### Problem set:
(1) Answer these from the forum thread on sanitizing winemaking gear:
(a) What sulfite solution strength does Winexpert recommend for sanitizing?
(b) How much C-Brite does masta mix into a gallon of water?
(c) How many gallons of peach wine does Waldo have?
(2) Write the next part of the forum thread on sanitizing winemaking gear, picking up right after its last line.

*** Passage for review

# Sanitizer



## Waldo (Aug 21, 2005)

I have been using campden tablets for sanitiaing andI read on another web site this morning that it takes 12 campden tablets to a quart of water to make a sanitizing agent. I have been using one tabletfor a gallon.Am I in deep poo poo





*Edited by: Waldo *


----------



## masta (Aug 21, 2005)

According to Tim Vandergrift, Winexpert recommends a sulfite solution of 1250 ppm for sanitizing. Dependingon which brand of campden tablet you are using (because the amount of free SO2 varies greatly) you would need roughly 12-15 per gallon which is based on my own testing. 


A better solution would be to use powder meta which you can measure out with a teaspoon and mix with water.


I personally like to use a chlorine based product call C-Brite which I have used successfully for over 4 years. I use one teaspoon to a gallon of waterfor sanitizing and at this dilution no rinsing is necessary.


http://www.finevinewines.com/ProdDetA.asp?PartNumber=7030B


You might want to read up on sulfites on these two articles in past newsletters:


http://www.finevinewines.com/May_2005.htm


http://www.finevinewines.com/June_2005.htm


----------



## Waldo (Aug 21, 2005)

Now I am distraught




I have 5 gallon of blackberry, 7 gallon of peach and 2 gallon of strawberry. All of which everything, fermenter, carboys, siphons, hoses, stirrers, etc. were sterilized or partially anyway in a solution using one campden tablet in about a gallon of water each time I made a batch.


POUR IT ALL OUT AND START OVER ??


----------



## masta (Aug 21, 2005)

Never ever pour anything out until you know for sure it is ruined! Having a good level of sulfite in your juice and then wine will help protect it even though you where light on sanitizing. 


I believe you will definitely will know if you have a bacterial problem with your wine....relax for now!


Just curious on how did you came up with using one campden tab per gallon of water for sanitizing?


----------



## Waldo (Aug 21, 2005)

I am going back through all of my notes now Masta. I am not sure where i read it or even if I did. I may have just made it up or dreamed it. Anyway, what are the symptoms of bacterial problems?


----------



## Hippie (Aug 21, 2005)

******
*** Provided data

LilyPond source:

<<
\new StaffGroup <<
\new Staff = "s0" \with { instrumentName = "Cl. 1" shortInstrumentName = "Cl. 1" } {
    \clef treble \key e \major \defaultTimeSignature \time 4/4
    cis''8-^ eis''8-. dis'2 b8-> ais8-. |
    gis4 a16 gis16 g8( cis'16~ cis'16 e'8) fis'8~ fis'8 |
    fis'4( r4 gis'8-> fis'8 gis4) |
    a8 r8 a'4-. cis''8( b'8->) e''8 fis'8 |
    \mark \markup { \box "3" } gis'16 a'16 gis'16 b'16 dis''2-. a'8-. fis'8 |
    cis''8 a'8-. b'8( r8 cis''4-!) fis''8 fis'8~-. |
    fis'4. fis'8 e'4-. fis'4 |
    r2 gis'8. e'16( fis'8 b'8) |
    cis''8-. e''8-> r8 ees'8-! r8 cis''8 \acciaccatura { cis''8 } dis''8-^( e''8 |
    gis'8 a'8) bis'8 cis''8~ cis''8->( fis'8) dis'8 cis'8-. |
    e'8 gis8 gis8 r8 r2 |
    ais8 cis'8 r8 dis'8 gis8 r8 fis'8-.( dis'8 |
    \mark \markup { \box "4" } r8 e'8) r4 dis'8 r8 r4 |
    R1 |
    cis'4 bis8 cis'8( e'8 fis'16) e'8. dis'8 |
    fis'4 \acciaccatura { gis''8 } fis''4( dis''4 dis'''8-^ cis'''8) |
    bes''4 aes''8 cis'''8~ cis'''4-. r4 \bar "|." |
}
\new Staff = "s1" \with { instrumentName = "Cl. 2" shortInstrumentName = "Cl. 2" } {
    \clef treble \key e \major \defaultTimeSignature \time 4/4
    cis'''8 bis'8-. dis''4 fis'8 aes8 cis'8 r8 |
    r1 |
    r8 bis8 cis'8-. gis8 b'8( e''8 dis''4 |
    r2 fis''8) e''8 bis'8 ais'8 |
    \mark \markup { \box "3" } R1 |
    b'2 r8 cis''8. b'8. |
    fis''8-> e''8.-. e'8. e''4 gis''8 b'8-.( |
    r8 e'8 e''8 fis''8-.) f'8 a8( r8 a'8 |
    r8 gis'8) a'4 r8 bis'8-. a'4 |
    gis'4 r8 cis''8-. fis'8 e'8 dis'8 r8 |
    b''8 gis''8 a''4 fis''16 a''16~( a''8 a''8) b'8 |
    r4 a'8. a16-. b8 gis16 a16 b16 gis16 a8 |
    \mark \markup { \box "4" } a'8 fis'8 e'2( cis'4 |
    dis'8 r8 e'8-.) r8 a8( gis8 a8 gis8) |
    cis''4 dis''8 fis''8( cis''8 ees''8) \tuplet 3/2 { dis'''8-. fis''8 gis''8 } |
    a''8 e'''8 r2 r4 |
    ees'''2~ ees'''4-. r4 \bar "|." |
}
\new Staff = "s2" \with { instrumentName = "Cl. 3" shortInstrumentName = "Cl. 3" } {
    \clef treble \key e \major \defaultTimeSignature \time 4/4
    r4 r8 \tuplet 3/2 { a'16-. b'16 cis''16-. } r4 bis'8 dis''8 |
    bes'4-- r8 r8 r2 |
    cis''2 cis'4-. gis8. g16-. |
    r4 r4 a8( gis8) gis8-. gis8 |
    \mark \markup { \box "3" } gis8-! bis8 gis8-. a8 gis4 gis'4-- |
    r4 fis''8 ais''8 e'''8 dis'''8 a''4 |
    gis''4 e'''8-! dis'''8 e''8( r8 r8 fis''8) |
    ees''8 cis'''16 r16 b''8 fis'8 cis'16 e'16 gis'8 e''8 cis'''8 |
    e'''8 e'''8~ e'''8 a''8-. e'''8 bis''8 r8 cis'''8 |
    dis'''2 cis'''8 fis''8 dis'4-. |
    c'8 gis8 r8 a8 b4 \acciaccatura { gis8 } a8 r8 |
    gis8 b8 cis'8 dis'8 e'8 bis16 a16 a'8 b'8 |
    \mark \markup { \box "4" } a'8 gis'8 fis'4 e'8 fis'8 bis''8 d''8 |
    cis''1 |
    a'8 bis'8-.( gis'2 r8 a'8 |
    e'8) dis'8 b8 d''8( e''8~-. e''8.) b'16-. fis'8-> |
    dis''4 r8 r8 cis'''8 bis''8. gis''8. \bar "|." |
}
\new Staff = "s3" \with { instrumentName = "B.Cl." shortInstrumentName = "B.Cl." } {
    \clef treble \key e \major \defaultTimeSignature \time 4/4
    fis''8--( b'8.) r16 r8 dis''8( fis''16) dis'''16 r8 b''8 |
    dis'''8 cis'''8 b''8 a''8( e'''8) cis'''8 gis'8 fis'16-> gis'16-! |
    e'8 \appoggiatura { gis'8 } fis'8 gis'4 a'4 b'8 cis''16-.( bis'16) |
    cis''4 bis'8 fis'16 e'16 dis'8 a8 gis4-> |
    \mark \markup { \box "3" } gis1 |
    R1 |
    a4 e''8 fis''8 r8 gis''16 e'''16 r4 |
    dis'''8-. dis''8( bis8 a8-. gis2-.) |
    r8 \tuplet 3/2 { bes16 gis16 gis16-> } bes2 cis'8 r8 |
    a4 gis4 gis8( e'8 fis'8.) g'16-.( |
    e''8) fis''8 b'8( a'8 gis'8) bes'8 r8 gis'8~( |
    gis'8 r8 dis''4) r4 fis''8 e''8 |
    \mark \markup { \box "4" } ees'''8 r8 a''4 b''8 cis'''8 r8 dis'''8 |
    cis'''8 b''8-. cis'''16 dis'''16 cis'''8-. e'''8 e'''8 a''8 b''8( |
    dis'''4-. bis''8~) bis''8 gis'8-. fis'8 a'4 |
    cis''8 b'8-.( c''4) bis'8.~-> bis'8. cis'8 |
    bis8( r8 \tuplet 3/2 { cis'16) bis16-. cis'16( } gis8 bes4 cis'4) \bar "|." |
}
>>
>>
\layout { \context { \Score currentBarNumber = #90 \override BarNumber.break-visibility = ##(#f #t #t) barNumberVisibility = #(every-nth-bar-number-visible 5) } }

******

### Responses to the exercise:
(1)
(a) 1250 ppm
(b) One teaspoon
(c) 7 gallons

(2)
The wine is fine. Use 1 tablet per gallon of wine with the appropriate amount of sorbate when the wine is fermented dry, to stabilize. You know the wine is finished fermenting when the SG is unchanged for a few days. You will get a good level of sulphite in the wine when it is stabilized and it will be fine. You need to order at least a pound of Potassium Metabisulphite from George and use 2 TBLS. per gallon of water to sanitize equipment. C-Brite is good also if you have really dirty equipment, but if the equipment is rinsed in warm water and sanitized with the sulphite immediately after use and also before using, you shouldn't have any problems. If you are planning to make alot of wine and experiment alot, get more than a pound.


----------



## kaizen (Aug 21, 2005)

thanks hippie


----------



## AAASTINKIE (Aug 21, 2005)

waldo, i used one tab of campden per gallon for all my sanitizing and
bottle cleaning in the beginning by mistake and all my wines have been
ok so far, but i always clean and sanitize my equiptment when i am done
too.


----------



## Hi In The Pines (Aug 21, 2005)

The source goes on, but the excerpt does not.